That just left the WEIGHT! Of listed 475 pounds, the base and table were just heavy, sure the motor was stout, the head substantial, and the column a two man job, but the base and table was a mutha. Luckily it was a short move. I had the UPS Freight guy drop the pallet on my utility trailer, which I then backed up to the deck and dropped the ramp right below the top step. With a little bit of shimmering the dolly went right up and ramp on to the deck, straight into the shop. With a little bit of degunking it was ready to be hefted up on to its temporary home.




I've been degunking and cleaning the last couple days and my son will help with the column tonight.

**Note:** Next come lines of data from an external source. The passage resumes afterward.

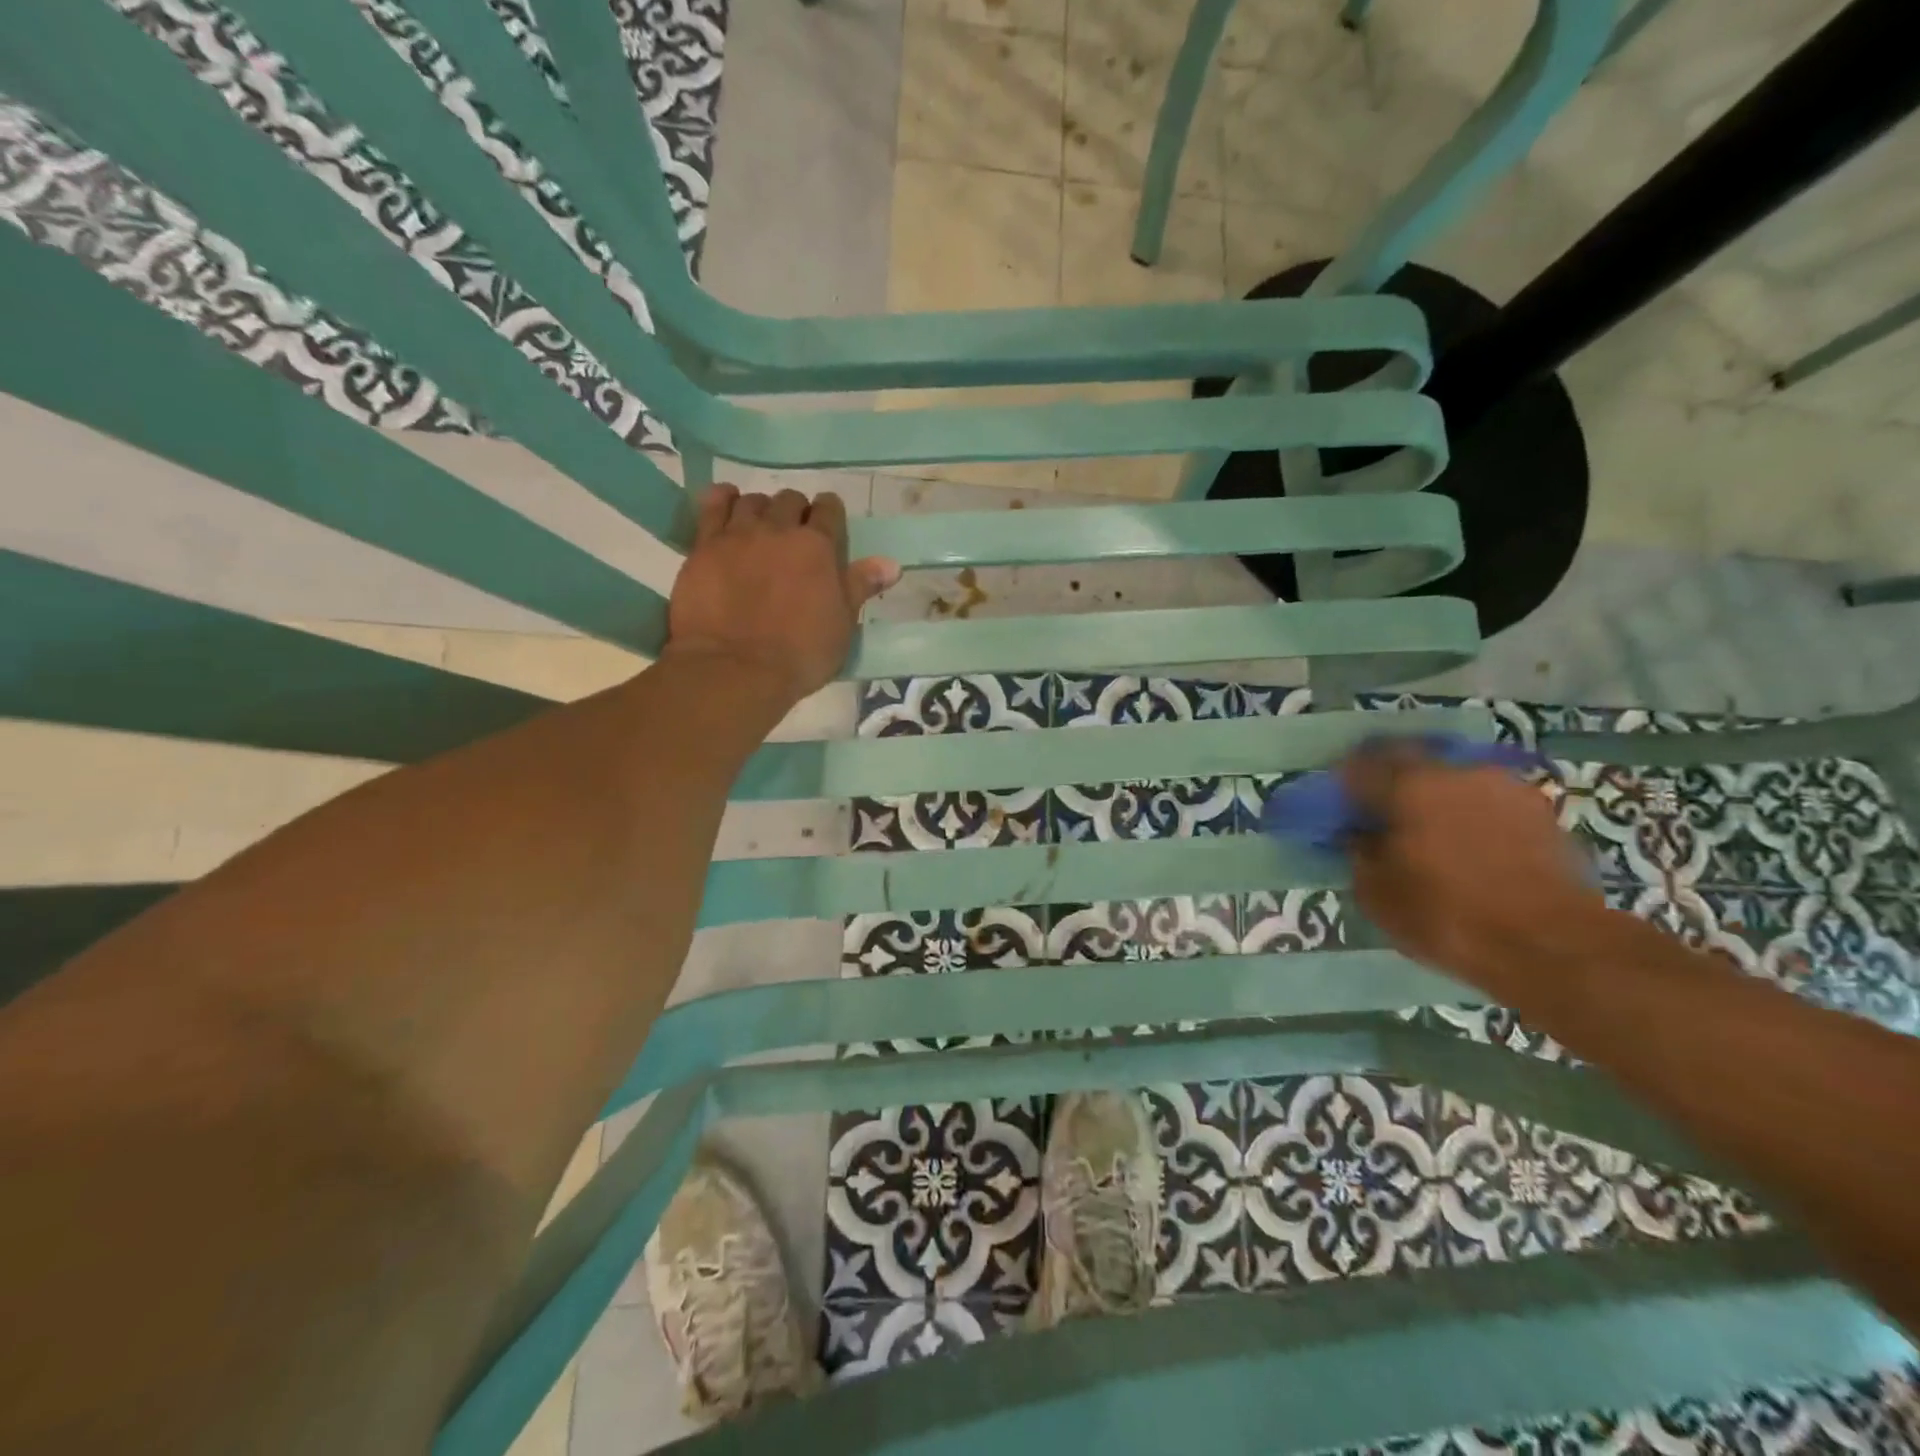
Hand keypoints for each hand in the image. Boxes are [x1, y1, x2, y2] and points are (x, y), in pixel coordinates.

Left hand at [664, 485, 899, 705]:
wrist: (735, 669)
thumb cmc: (800, 654)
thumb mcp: (841, 626)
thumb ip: (861, 587)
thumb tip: (890, 564)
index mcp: (819, 547)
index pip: (829, 510)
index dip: (830, 514)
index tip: (828, 529)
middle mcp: (779, 529)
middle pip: (789, 500)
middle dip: (796, 512)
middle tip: (794, 538)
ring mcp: (738, 534)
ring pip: (752, 501)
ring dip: (761, 509)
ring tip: (760, 529)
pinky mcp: (704, 545)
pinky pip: (712, 505)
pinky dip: (723, 500)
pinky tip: (727, 506)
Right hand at [1342, 746, 1606, 995]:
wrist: (1554, 946)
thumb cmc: (1448, 916)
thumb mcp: (1377, 894)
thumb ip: (1359, 852)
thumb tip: (1358, 832)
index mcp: (1408, 785)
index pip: (1359, 765)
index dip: (1344, 783)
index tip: (1339, 804)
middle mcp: (1455, 771)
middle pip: (1411, 761)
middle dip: (1392, 781)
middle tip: (1382, 811)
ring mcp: (1504, 786)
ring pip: (1453, 780)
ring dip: (1437, 797)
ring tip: (1432, 830)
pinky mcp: (1541, 810)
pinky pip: (1488, 802)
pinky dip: (1472, 815)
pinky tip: (1471, 844)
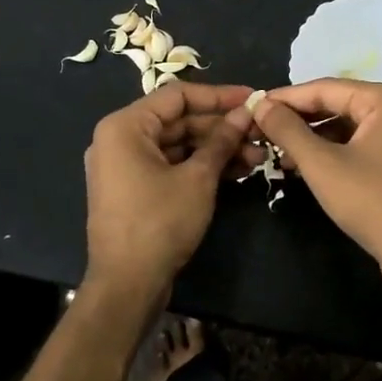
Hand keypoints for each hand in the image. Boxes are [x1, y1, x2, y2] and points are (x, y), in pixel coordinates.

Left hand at [83, 82, 255, 303]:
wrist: (127, 284)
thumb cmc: (159, 222)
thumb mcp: (197, 178)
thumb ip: (221, 141)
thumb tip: (245, 113)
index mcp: (125, 126)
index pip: (178, 96)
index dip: (219, 96)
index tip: (253, 99)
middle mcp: (120, 139)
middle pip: (179, 121)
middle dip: (222, 128)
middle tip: (260, 134)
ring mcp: (126, 166)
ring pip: (178, 146)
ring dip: (216, 149)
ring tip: (258, 157)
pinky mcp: (136, 190)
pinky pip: (171, 166)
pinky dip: (200, 167)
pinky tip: (237, 171)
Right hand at [252, 79, 381, 278]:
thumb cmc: (370, 201)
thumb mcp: (321, 165)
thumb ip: (288, 130)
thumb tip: (261, 106)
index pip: (327, 89)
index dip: (288, 98)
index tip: (257, 105)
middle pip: (343, 104)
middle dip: (303, 119)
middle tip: (267, 128)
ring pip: (355, 123)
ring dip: (320, 136)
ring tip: (283, 150)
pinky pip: (370, 139)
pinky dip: (342, 147)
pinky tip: (313, 161)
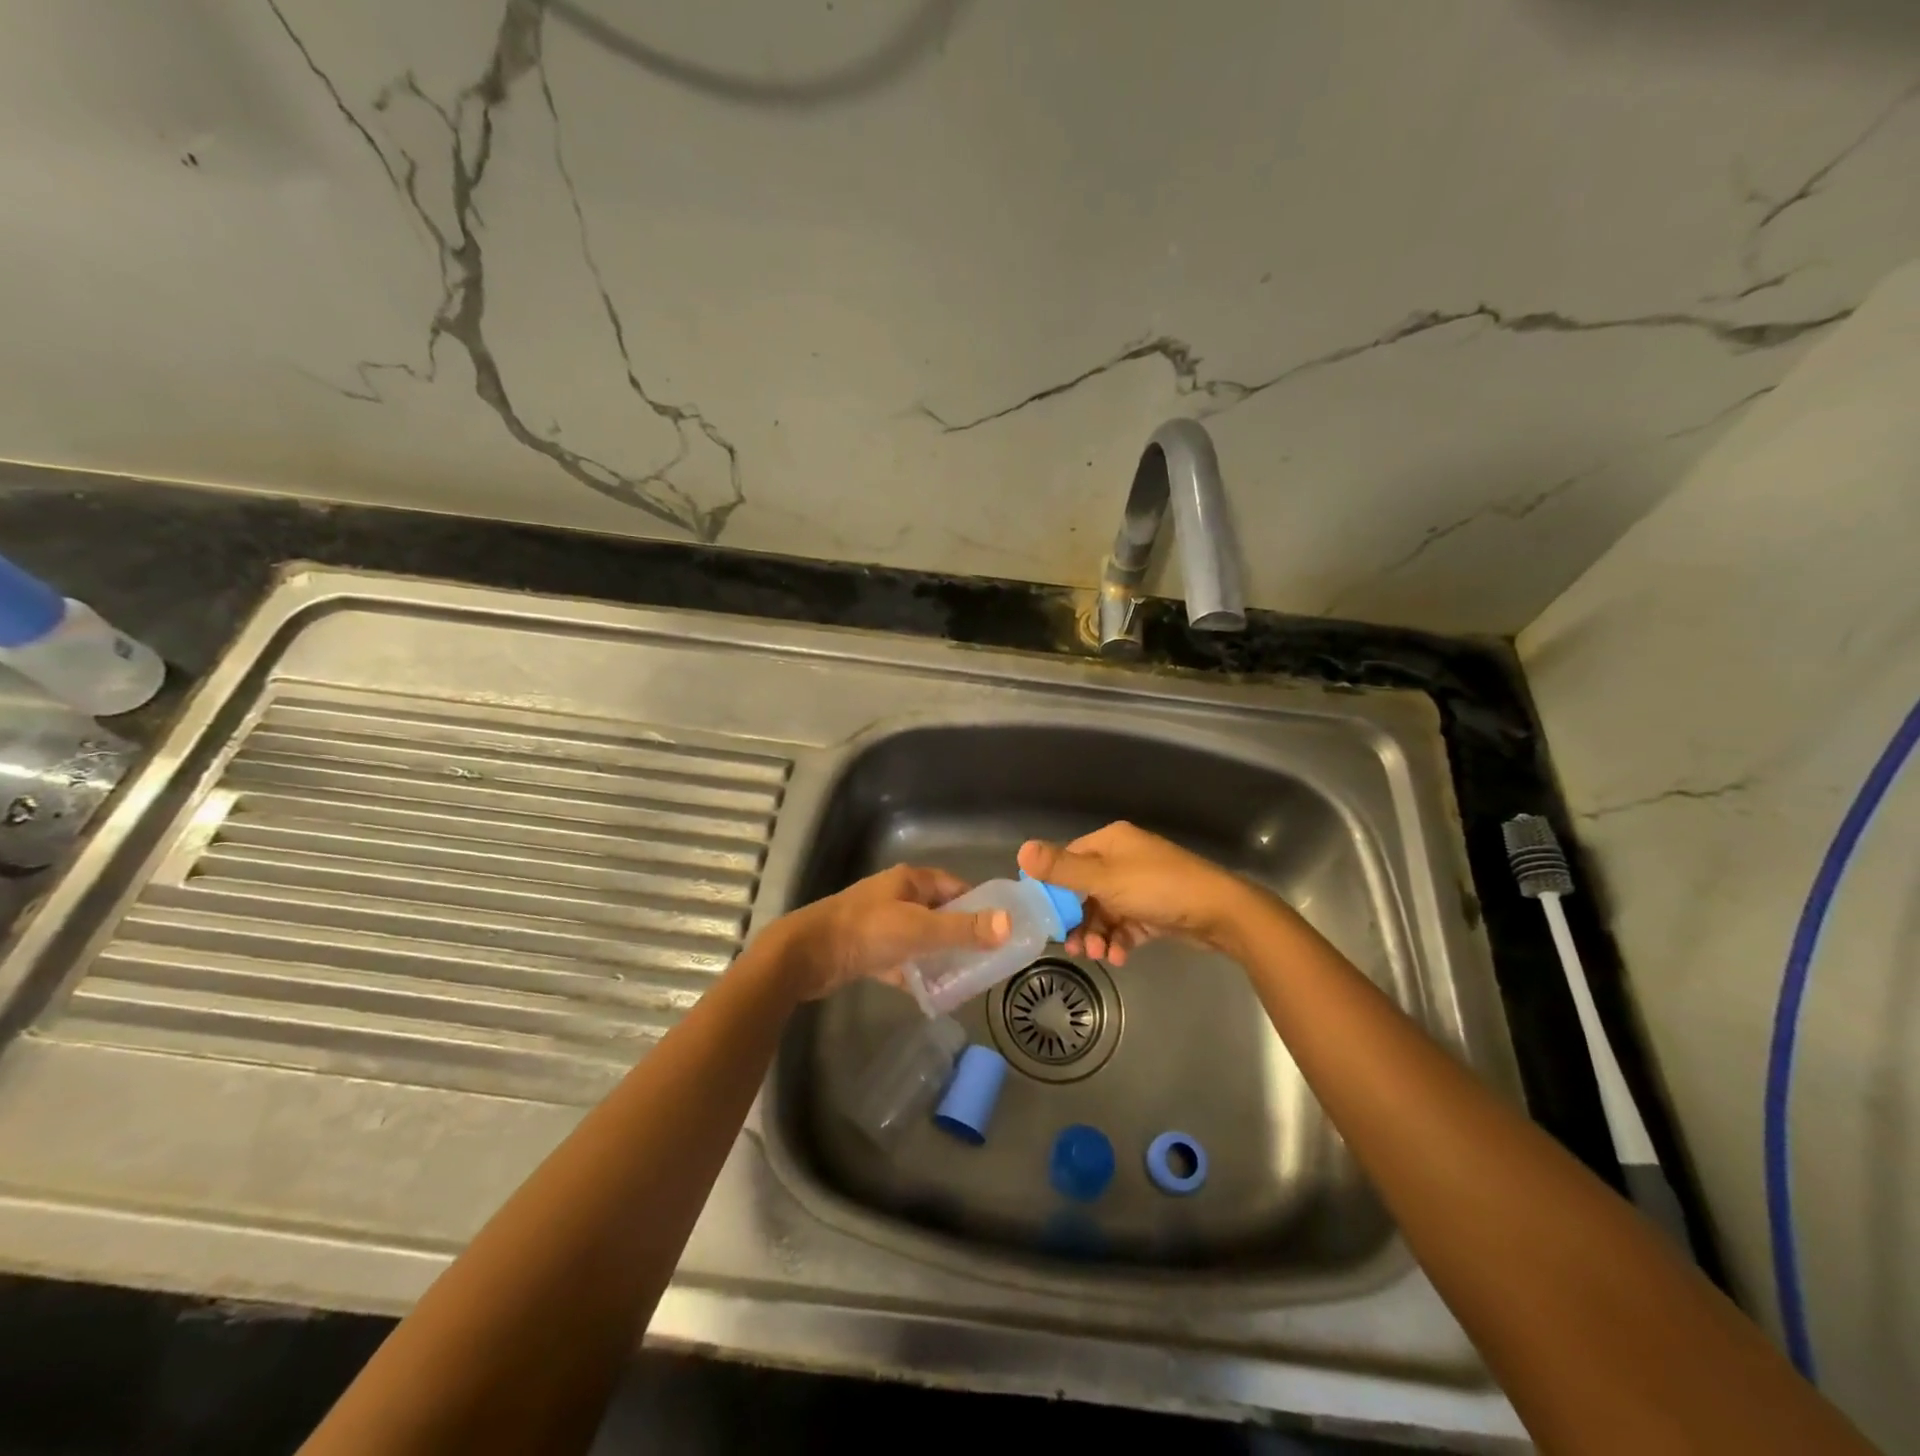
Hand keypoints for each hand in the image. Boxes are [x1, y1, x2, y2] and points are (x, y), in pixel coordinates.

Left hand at [769, 865, 1010, 999]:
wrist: (807, 955)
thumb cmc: (866, 932)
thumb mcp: (920, 929)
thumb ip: (963, 929)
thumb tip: (1009, 924)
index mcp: (910, 881)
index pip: (955, 887)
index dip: (979, 904)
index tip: (1002, 928)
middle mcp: (897, 897)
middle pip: (939, 912)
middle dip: (962, 933)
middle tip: (988, 959)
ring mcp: (881, 924)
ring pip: (921, 937)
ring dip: (940, 955)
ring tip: (966, 979)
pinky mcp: (868, 950)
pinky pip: (902, 959)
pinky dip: (915, 973)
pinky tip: (931, 993)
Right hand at [1017, 821, 1260, 964]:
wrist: (1220, 913)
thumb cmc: (1158, 888)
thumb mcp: (1105, 879)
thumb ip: (1062, 869)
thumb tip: (1021, 849)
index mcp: (1110, 842)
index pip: (1068, 860)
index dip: (1053, 887)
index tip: (1042, 916)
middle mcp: (1123, 859)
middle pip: (1084, 889)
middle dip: (1077, 919)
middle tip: (1071, 946)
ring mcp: (1139, 885)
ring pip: (1104, 911)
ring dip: (1097, 934)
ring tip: (1098, 954)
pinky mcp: (1153, 910)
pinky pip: (1125, 925)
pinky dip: (1118, 940)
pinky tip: (1118, 957)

I'll probably finish the cleaning, and finish putting it all back together with his help Saturday or Sunday. I guess it's as my big brother told me, "if it was easy, everyone would do it."




Harbor Freight:
After my last couple experiences there, I could spell that with a different F and an ING. I live an hour from my 'local' HF.
Rant 1.) I want on of the nice 44x24 2600 pound rating toolboxes for my mill base, so I call them up, and they say sure we got those. So hitch up the trailer, jump in the jeep and off I go for an hour drive. When I get there, the sales girl points me to the boxes and I say I'll take one in blue AND she says oh no we don't stock them, you can only order them. I say, but I called and you said you had them, and she said oh we do have them only to show.
2.) I went home and ordered it and it's still pending weeks later. I tried to cancel, but they say it shipped. So I called them and asked for a tracking number, but of course there isn't one.
3.) I call and ask if they have a cherry picker in stock. Oh yes, a bunch. I say, OK I'm on my way! But in the hour it took to get there, someone else called and put them on hold. Done with them!


----------



## Fordkid88 (Sep 20, 2020)

Here is mine on a 2 x 2 x .120 box tubing frame, the top is .25 sheet with, and the doors and side panels are 16g. They sit on those heavy duty bench casters that have leveling feet. I think it cost me sub 250 and a weekend to make.


----------



## Rogbo (Oct 7, 2020)

I powered my new Precision Matthews PM-727V, for the first time tonight. 
While I've had it for a couple of months, it's the first major tool in my new shop that used to be storage 20 feet deep. And I couldn't find a cherry picker so in pieces it went. And I'm having my retirement home built and there's permits and contractors and loan agents. Don't any of them know, I have shop priorities?

Anyway, it's lit up like a merry Christmas tree, and could be a present for as happy as it makes me. I'll be pecking away at finishing leveling, tramming, and break in over the next few weeks, while I figure out how to get the beastly PM-1236 setup next to it. Then let the mad chip making begin!


----------